For the last couple months, I have been really busy translating a book. The book is not very long, but it is, after all, book-length. I expected to learn a lot from the process, but the main thing I learned is that it takes a long time to translate a book when working only on evenings and weekends. It bugs me when people say they "learn" obvious things, like "bad things happen to good people," but I didn't quite grasp the fact that I needed to give up most leisure activities to get it finished in a reasonable time frame.
I had imagined that the most difficult part of translating would be to find natural ways of expressing the meaning of the Chinese in English. However, the most difficult and frustrating part of translating was dealing with logical inconsistencies, shifting subjects in sentences, and half-completed thoughts. Many of these problems might not bother you if you weren't reading the text too carefully, but I couldn't bring myself to duplicate the structures in English.

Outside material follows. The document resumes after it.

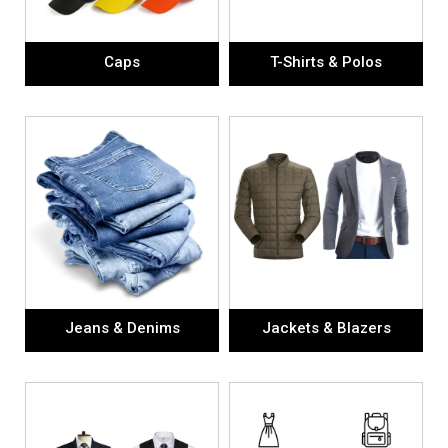
Caps
T-Shirts & Polos
Jeans & Denims
Jackets & Blazers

I'm pretty sure it was a gamble by the author to get the book translated. Unless the potential publishers are bilingual, they cannot decide whether to publish the book in English before the author has paid to have it translated. The author tried to translate it, but it was too rough to allow anyone to make a judgment about it. So I wish the author the best of luck in getting it published, and I wish myself to soon be able to reclaim my free time.
However, the most difficult and frustrating part of translating was dealing with logical inconsistencies, shifting subjects in sentences, and half-completed thoughts. Many of these problems might not bother you if you weren't reading the text too carefully, but I couldn't bring myself to duplicate the structures in English.
ReplyDeleteI gave up book translation after I was given a book that contained passages taken verbatim from a friend's book. My wife does cookbooks, and the problems you identify above are commonplace.
Michael
It seems that cookbooks would be more work per word than average non-technical work, but the subject matter sounds like fun. Good or bad, recipes can't help but be at least a little interesting.